For patients younger than six years old with mild to moderate hyperopia, strong accommodative ability and minimal near-work demands typically result in the absence of noticeable symptoms. Mild hyperopia is often detected through routine vision screening, while moderate to high hyperopia is often noticed when caregivers observe issues such as esotropia or frequent falls.
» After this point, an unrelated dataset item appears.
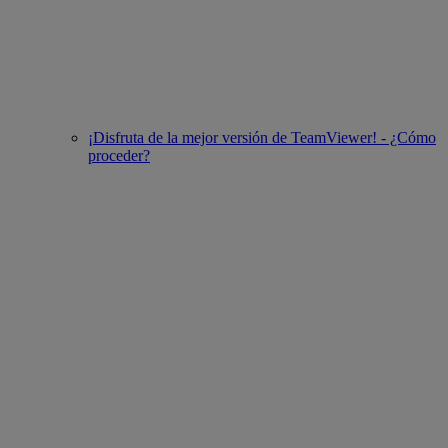
¡Disfruta de la mejor versión de TeamViewer! - ¿Cómo
proceder?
In patients aged six to eighteen years (school-age), symptoms begin to emerge due to the increased demand for near work, such as reading. Common complaints include eye strain, orbital pain, difficulty seeing the blackboard, and issues with academic performance.
Between eighteen and forty years of age, patients may complain of visual fatigue symptoms, including sore eyes, eye strain, and headaches, particularly during near work. These symptoms can be temporarily relieved by rest, although some individuals may develop presbyopia earlier than expected.
For individuals older than forty, decreased accommodative function and amplitude result in difficulties with both near and distance vision. Complaints of eye strain and visual fatigue become more pronounced.
Medical and Family History
The diagnosis involves reviewing the onset of symptoms such as reduced visual acuity and visual fatigue, determining whether these symptoms developed gradually or appeared suddenly. The evaluation also considers whether the patient has congenital diseases or developmental abnormalities, a history of corneal trauma or surgery, ocular tumors, retinal pathologies, other systemic conditions, or a family history of hyperopia or related genetic disorders.
Examinations
Visual Acuity Testing
Reduced visual acuity may be observed.
Functional Tests
There may be abnormalities in visual fields, color perception, or stereoscopic vision. Strabismus, such as esotropia or latent esotropia, may also be noted, though ocular motility is generally unaffected.
Slit-Lamp Examination
This test may reveal microphthalmos, a small eyeball, or a relatively shallow anterior chamber.
Refraction Testing
Cycloplegic refraction is recommended.
Fundoscopic Examination
Observations may include signs of pseudo-papillitis, characterized by a smaller, reddened optic disc with unclear borders resembling papilledema or optic neuritis, though long-term fundus observation shows no changes. Genetic testing may aid in diagnosing hereditary high hyperopia, which may include associated fundus changes.
Management
The decision to prescribe corrective lenses for hyperopia depends on the degree of hyperopia, the patient's visual acuity, and the presence of symptoms such as visual fatigue.
In patients with low hyperopia, if visual acuity is normal and there are no symptoms, correction is typically unnecessary. However, if symptoms such as eye strain are present, corrective lenses are required. For cases where visual acuity is not normal or complications are present, correction is necessary.
In children, particularly those with high hyperopia, early correction is essential to prevent refractive amblyopia. Children with hyperopia should undergo cycloplegic refraction, and prescriptions should be based on the results of this examination as well as factors such as age, ocular alignment, and corrected visual acuity. If esotropia or amblyopia is present, the initial prescription should aim for full correction, with adjustments over time based on ocular alignment. In cases where no strabismus or amblyopia is present, physiological hyperopia may be partially accounted for in the prescription, depending on the child’s age.
For adults, hyperopia correction follows the principle of prescribing the highest positive lens power that provides the best corrected visual acuity. Options for correction include eyeglasses, contact lenses (typically rigid gas permeable contact lenses, RGPCL), or refractive surgery.